- **Instructions to follow**
Only lines with the string "space" are wanted. Pull them out of the data.

- **Entries shown**

:::::

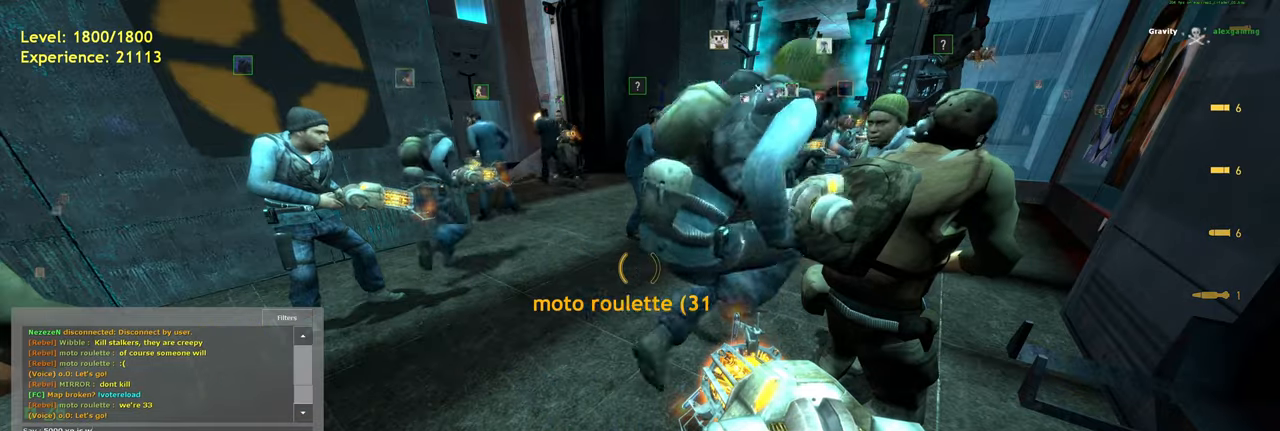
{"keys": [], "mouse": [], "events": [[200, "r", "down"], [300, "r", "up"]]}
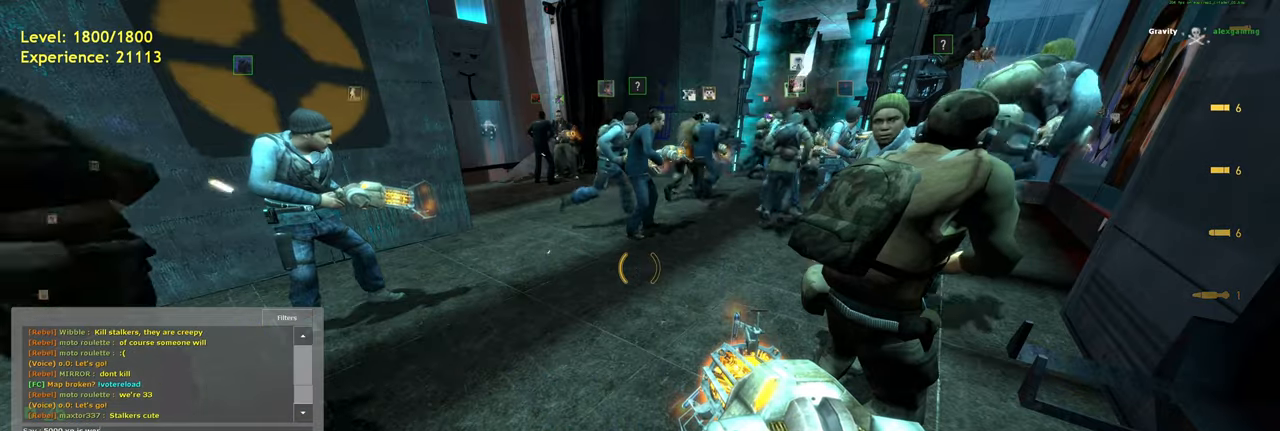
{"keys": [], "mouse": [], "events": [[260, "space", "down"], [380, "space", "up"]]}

:::::

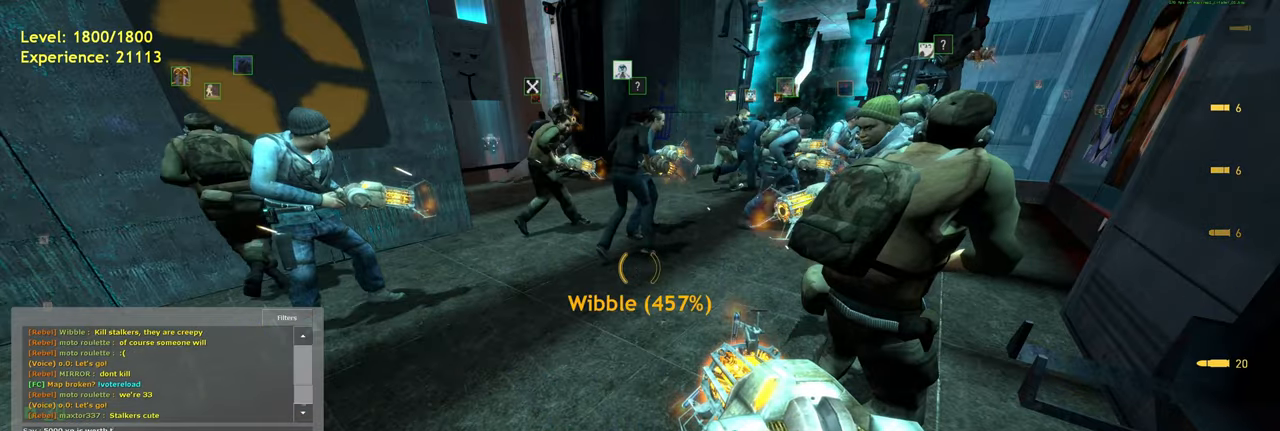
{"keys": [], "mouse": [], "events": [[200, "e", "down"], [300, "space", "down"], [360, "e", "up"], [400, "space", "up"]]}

:::::

- **Output below**
{"keys": [], "mouse": [], "events": [[260, "space", "down"], [380, "space", "up"]]}
{"keys": [], "mouse": [], "events": [[200, "e", "down"], [300, "space", "down"], [360, "e", "up"], [400, "space", "up"]]}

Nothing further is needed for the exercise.